D-limonene, a compound concentrated in citrus peel and oil, has actually shown benefits for digestive function. It supports the protective mucus lining of the stomach and esophagus and has a mild prokinetic effect, meaning it helps food move through the digestive tract at a normal pace. In a clinical trial of IBS patients, a supplement containing limonene alongside other plant compounds improved symptoms without causing side effects. So citrus itself isn’t inherently problematic for IBS, though individual triggers vary widely.

When Citrus Is Most Likely to Cause Problems

Putting this all together, you’re most likely to get diarrhea from citrus if you’re drinking large quantities of juice (especially on an empty stomach), taking high-dose vitamin C supplements, consuming lots of processed foods with manufactured citric acid, or if you have an unrecognized citrus intolerance.

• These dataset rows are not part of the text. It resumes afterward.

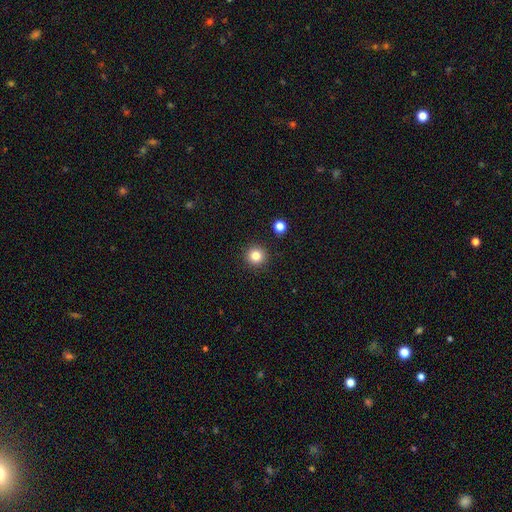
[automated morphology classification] type=smooth (83%); roundness=round (95%); merging=none (92%).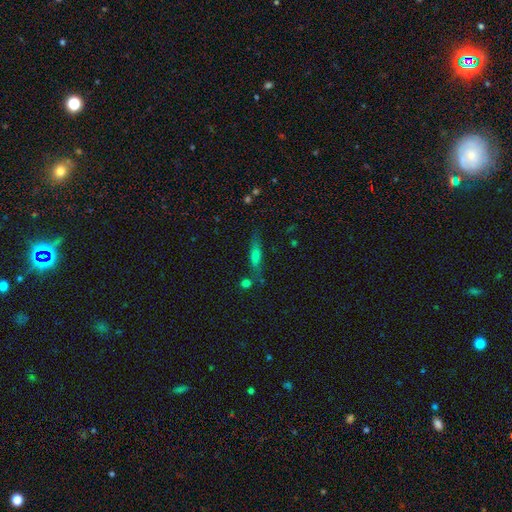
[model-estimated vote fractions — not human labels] smooth 59%, featured or disk 30%, star or artifact 11%. Down the decision tree: how rounded — cigar-shaped (74%); merging — none (69%).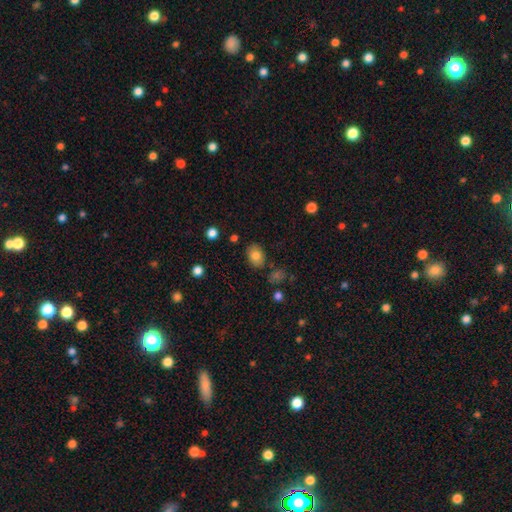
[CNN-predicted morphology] smooth_or_featured: smooth (p=0.80) [alt: featured or disk p=0.10]
how_rounded: in between (p=0.74) [alt: round p=0.25]
merging: none (p=0.82) [alt: minor disturbance p=0.12]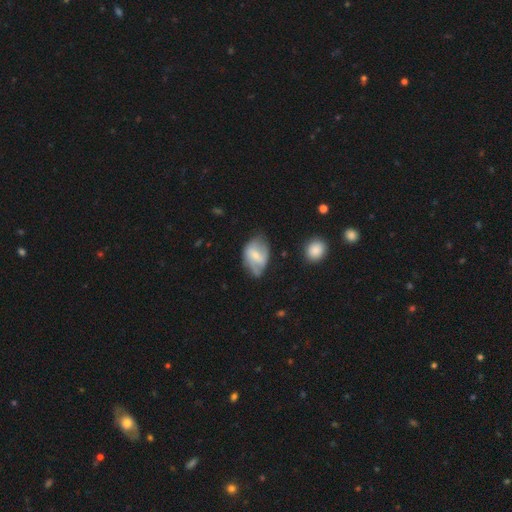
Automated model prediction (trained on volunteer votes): Smooth or featured?
  - featured or disk: 54% *
  - smooth: 40%
  - star or artifact: 7%
Edge-on disk?
  - no: 94% *
  - yes: 6%
Bar?
  - weak: 47% *
  - no: 27%
  - strong: 26%
Spiral arms?
  - yes: 71% *
  - no: 29%
Bulge size?
  - small: 58% *
  - moderate: 34%
  - none: 5%
  - large: 2%
  - dominant: 1%
Merging?
  - none: 48% *
  - minor disturbance: 35%
  - major disturbance: 15%
  - merger: 3%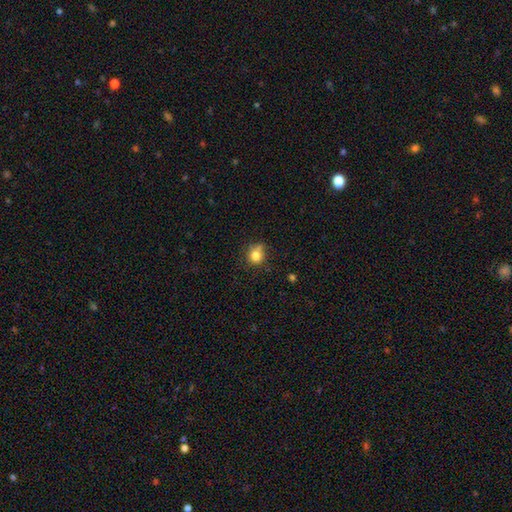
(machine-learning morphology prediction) Overall: smooth (80%). How rounded: round (80%). Merging: none (59%; minor disturbance 25%).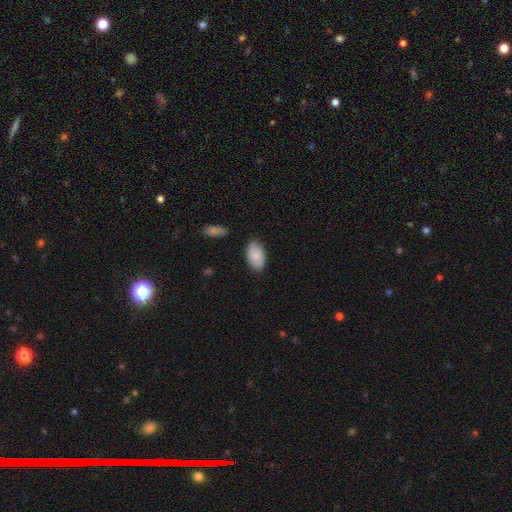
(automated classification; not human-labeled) smooth 84%, featured or disk 10%, star or artifact 6%. Down the decision tree: how rounded — in between (95%); merging — none (80%).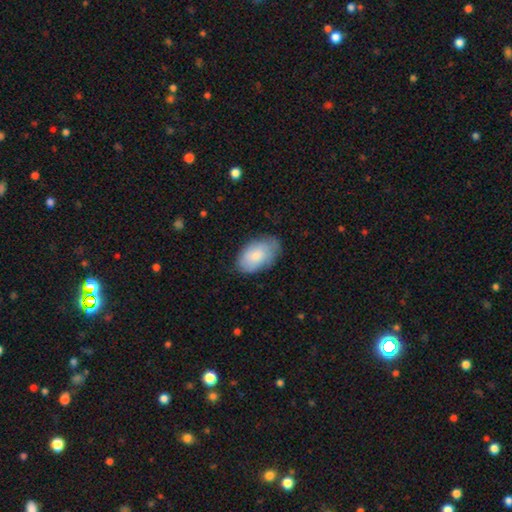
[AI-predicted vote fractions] Overall: smooth (74%). How rounded: in between (93%). Merging: none (72%).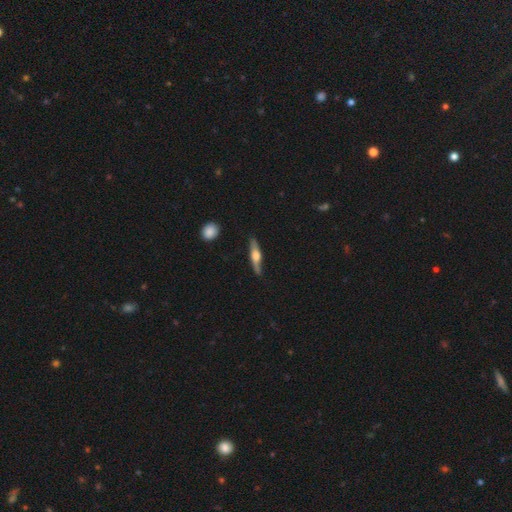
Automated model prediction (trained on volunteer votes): The model was most divided on "smooth or featured": featured or disk: 65%, smooth: 30%, star or artifact: 5%. More confident: edge-on disk — yes (95%); edge-on bulge — rounded (90%); merging — none (83%).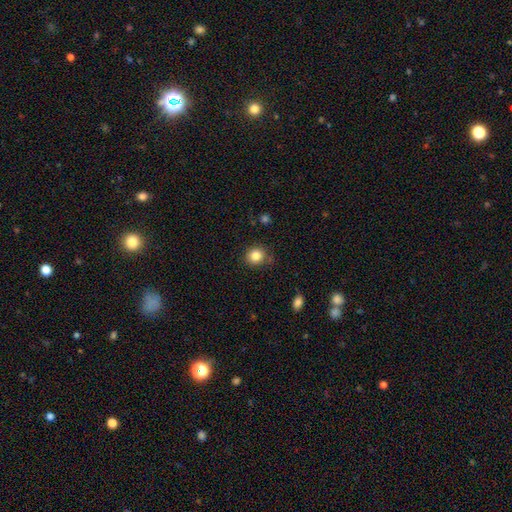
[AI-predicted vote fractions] Overall: smooth (84%). How rounded: round (83%). Merging: none (81%).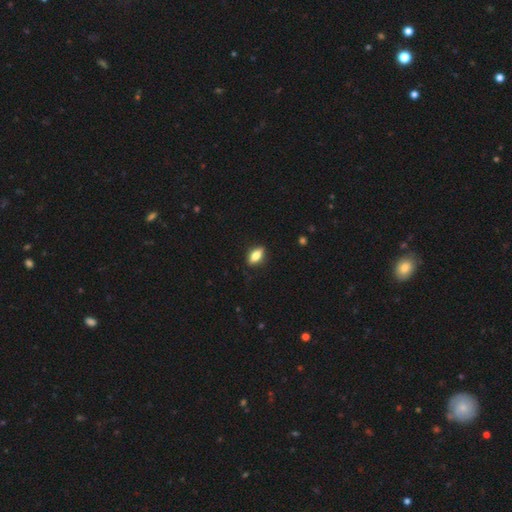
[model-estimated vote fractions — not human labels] A smooth galaxy with no disk features (75%) that is in between round and cigar-shaped (81%).

Vote fractions:
- Smooth or featured? smooth: 75% / featured or disk: 18% / star or artifact: 7%
- How rounded? in between: 81% / cigar-shaped: 13% / round: 5%
- Merging? none: 86% / minor disturbance: 10% / major disturbance: 2% / merger: 1%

Eating a couple of whole citrus fruits a day, for most people, won’t cause any digestive issues at all.

If you want to test whether citrus is behind your symptoms, try eliminating all citrus for two weeks, including juice and processed foods listing citric acid, then reintroduce whole fruit first and juice separately. That approach helps you identify whether the problem is the fruit, the sugar concentration, or the additive.